= TASK INSTRUCTIONS =
Write each line of the material exactly as given, from the top through the line that contains "Mercedes Benz E-Klasse Benzin Gebrauchtwagen", and omit all pictures.

+ + + + +

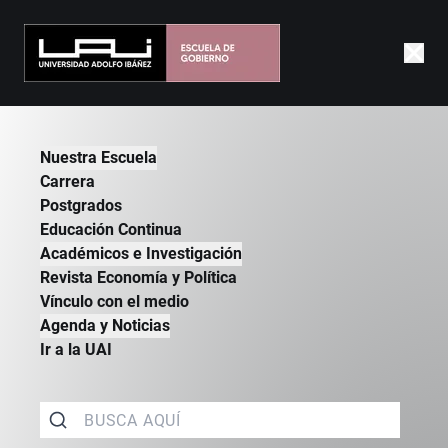
|
GOBIERNO
|
NUESTRA ESCUELA
|
HISTORIA
Nuestra Escuela
Carrera
Postgrados
Educación Continua
Académicos e Investigación
Revista Economía y Política
Vínculo con el medio
Agenda y Noticias
Ir a la UAI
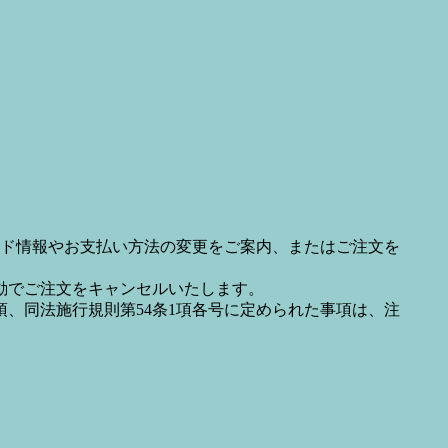
ド情報やお支払い方法の変更をご案内、またはご注文を
動でご注文をキャンセルいたします。
項、同法施行規則第54条1項各号に定められた事項は、注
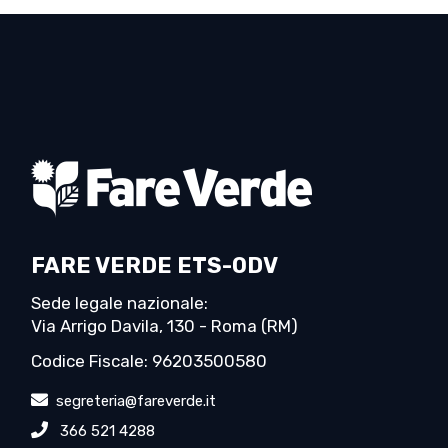
FARE VERDE ETS-ODV
Sede legale nazionale:
Via Arrigo Davila, 130 - Roma (RM)
Codice Fiscale: 96203500580
segreteria@fareverde.it
366 521 4288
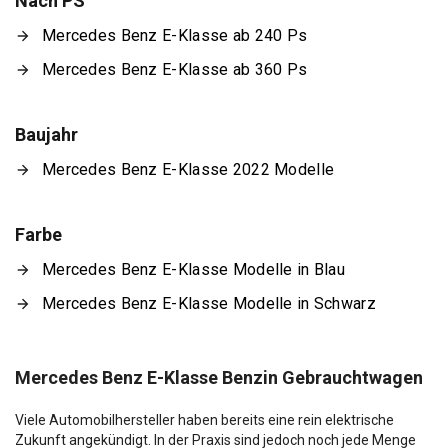
Nach PS
Mercedes Benz E-Klasse ab 240 Ps
Mercedes Benz E-Klasse ab 360 Ps
Baujahr
Mercedes Benz E-Klasse 2022 Modelle
Farbe
Mercedes Benz E-Klasse Modelle in Blau
Mercedes Benz E-Klasse Modelle in Schwarz
Mercedes Benz E-Klasse Benzin Gebrauchtwagen
Viele Automobilhersteller haben bereits eine rein elektrische
Zukunft angekündigt. In der Praxis sind jedoch noch jede Menge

+ + + + +

= WORKED SOLUTION =
|
GOBIERNO
|
NUESTRA ESCUELA
|
HISTORIA
Nuestra Escuela
Carrera
Postgrados
Educación Continua
Académicos e Investigación
Revista Economía y Política
Vínculo con el medio
Agenda y Noticias
Ir a la UAI
ド情報やお支払い方法の変更をご案内、またはご注文を
動でご注文をキャンセルいたします。
項、同法施行規則第54条1項各号に定められた事項は、注
FARE VERDE ETS-ODV
Sede legale nazionale:
Via Arrigo Davila, 130 - Roma (RM)
Codice Fiscale: 96203500580
segreteria@fareverde.it
366 521 4288
Nach PS
Mercedes Benz E-Klasse ab 240 Ps
Mercedes Benz E-Klasse ab 360 Ps
Baujahr
Mercedes Benz E-Klasse 2022 Modelle
Farbe
Mercedes Benz E-Klasse Modelle in Blau
Mercedes Benz E-Klasse Modelle in Schwarz
Mercedes Benz E-Klasse Benzin Gebrauchtwagen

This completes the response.